=== REQUIRED ACTION 1 ===
Put every line of the point-tracking entries below into a JSON list of strings, with one string per line and blank lines omitted.

=== PAGE TEXT ===
________

OASIS

🏝️ Ollama Automated Security Intelligence Scanner

🛡️ An AI-powered security auditing tool that leverages Ollama models to detect and analyze potential security vulnerabilities in your code.

Advanced code security analysis through the power of AI

🌟 Features

🔍 Multi-Model Analysis: Leverage multiple Ollama models for comprehensive security scanning
🔄 Two-Phase Scanning: Use lightweight models for initial scanning and powerful models for deep analysis
🧠 Adaptive Analysis: Smart multi-level scanning that adjusts depth based on risk assessment
🔄 Interactive Model Selection: Guided selection of scan and analysis models with parameter-based filtering
💾 Dual-Layer Caching: Efficient caching for both embeddings and analysis results to dramatically speed up repeated scans
🔧 Scan Result Caching: Store and reuse vulnerability analysis results with model-specific caching
📊 Rich Reporting: Detailed reports in multiple formats (Markdown, PDF, HTML)
🔄 Parallel Processing: Optimized performance through parallel vulnerability analysis
📝 Executive Summaries: Clear overview of all detected vulnerabilities
🎯 Customizable Scans: Support for specific vulnerability types and file extensions
📈 Distribution Analysis: Advanced audit mode for embedding distribution analysis
🔄 Content Chunking: Intelligent content splitting for better analysis of large files
🤖 Interactive Model Installation: Guided installation for required Ollama models
🌐 Web Interface: Secure, password-protected web dashboard for exploring reports

🚀 Prerequisites

Python 3.9+
Ollama installed and running

pipx (for isolated installation)

________

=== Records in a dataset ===
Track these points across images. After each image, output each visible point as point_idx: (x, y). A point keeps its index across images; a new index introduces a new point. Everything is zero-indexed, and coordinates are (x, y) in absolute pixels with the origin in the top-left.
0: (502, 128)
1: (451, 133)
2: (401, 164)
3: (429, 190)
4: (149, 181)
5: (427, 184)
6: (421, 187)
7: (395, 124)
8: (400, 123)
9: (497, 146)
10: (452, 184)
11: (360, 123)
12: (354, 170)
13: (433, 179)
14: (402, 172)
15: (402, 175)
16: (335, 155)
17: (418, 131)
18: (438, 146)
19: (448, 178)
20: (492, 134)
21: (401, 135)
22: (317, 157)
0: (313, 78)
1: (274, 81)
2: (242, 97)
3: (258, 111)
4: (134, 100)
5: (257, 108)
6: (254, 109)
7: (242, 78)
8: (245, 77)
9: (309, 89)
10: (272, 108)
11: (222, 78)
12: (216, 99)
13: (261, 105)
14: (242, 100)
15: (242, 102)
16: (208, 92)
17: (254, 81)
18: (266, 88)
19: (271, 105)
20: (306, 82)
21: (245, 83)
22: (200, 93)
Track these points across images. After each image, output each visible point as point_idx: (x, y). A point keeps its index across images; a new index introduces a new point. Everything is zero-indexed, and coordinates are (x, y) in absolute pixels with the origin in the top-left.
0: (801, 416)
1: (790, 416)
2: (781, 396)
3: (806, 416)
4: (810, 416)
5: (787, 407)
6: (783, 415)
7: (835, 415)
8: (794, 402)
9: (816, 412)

________

=== REQUIRED ACTION 2 ===
Repeat the whole OASIS scanner overview above word for word.

=== WRITTEN SOLUTION 1 ===
[
  "Track these points across images. After each image, output each visible point as point_idx: (x, y). A point keeps its index across images; a new index introduces a new point. Everything is zero-indexed, and coordinates are (x, y) in absolute pixels with the origin in the top-left.",
  "0: (502, 128)",
  "1: (451, 133)",
  "2: (401, 164)",
  "3: (429, 190)",
  "4: (149, 181)",
  "5: (427, 184)",
  "6: (421, 187)",
  "7: (395, 124)",
  "8: (400, 123)",
  "9: (497, 146)",
  "10: (452, 184)",
  "11: (360, 123)",
  "12: (354, 170)",
  "13: (433, 179)",
  "14: (402, 172)",
  "15: (402, 175)",
  "16: (335, 155)",
  "17: (418, 131)",
  "18: (438, 146)",
  "19: (448, 178)",
  "20: (492, 134)",
  "21: (401, 135)",
  "22: (317, 157)",
  "0: (313, 78)",
  "1: (274, 81)",
  "2: (242, 97)",
  "3: (258, 111)",
  "4: (134, 100)",
  "5: (257, 108)",
  "6: (254, 109)",
  "7: (242, 78)",
  "8: (245, 77)",
  "9: (309, 89)",
  "10: (272, 108)",
  "11: (222, 78)",
  "12: (216, 99)",
  "13: (261, 105)",
  "14: (242, 100)",
  "15: (242, 102)",
  "16: (208, 92)",
  "17: (254, 81)",
  "18: (266, 88)",
  "19: (271, 105)",
  "20: (306, 82)",
  "21: (245, 83)",
  "22: (200, 93)",
  "Track these points across images. After each image, output each visible point as point_idx: (x, y). A point keeps its index across images; a new index introduces a new point. Everything is zero-indexed, and coordinates are (x, y) in absolute pixels with the origin in the top-left.",
  "0: (801, 416)",
  "1: (790, 416)",
  "2: (781, 396)",
  "3: (806, 416)",
  "4: (810, 416)",
  "5: (787, 407)",
  "6: (783, 415)",
  "7: (835, 415)",
  "8: (794, 402)",
  "9: (816, 412)"
]

=== WRITTEN SOLUTION 2 ===
OASIS

🏝️ Ollama Automated Security Intelligence Scanner

🛡️ An AI-powered security auditing tool that leverages Ollama models to detect and analyze potential security vulnerabilities in your code.

Advanced code security analysis through the power of AI

🌟 Features

🔍 Multi-Model Analysis: Leverage multiple Ollama models for comprehensive security scanning
🔄 Two-Phase Scanning: Use lightweight models for initial scanning and powerful models for deep analysis
🧠 Adaptive Analysis: Smart multi-level scanning that adjusts depth based on risk assessment
🔄 Interactive Model Selection: Guided selection of scan and analysis models with parameter-based filtering
💾 Dual-Layer Caching: Efficient caching for both embeddings and analysis results to dramatically speed up repeated scans
🔧 Scan Result Caching: Store and reuse vulnerability analysis results with model-specific caching
📊 Rich Reporting: Detailed reports in multiple formats (Markdown, PDF, HTML)
🔄 Parallel Processing: Optimized performance through parallel vulnerability analysis
📝 Executive Summaries: Clear overview of all detected vulnerabilities
🎯 Customizable Scans: Support for specific vulnerability types and file extensions
📈 Distribution Analysis: Advanced audit mode for embedding distribution analysis
🔄 Content Chunking: Intelligent content splitting for better analysis of large files
🤖 Interactive Model Installation: Guided installation for required Ollama models
🌐 Web Interface: Secure, password-protected web dashboard for exploring reports

🚀 Prerequisites

Python 3.9+
Ollama installed and running

pipx (for isolated installation)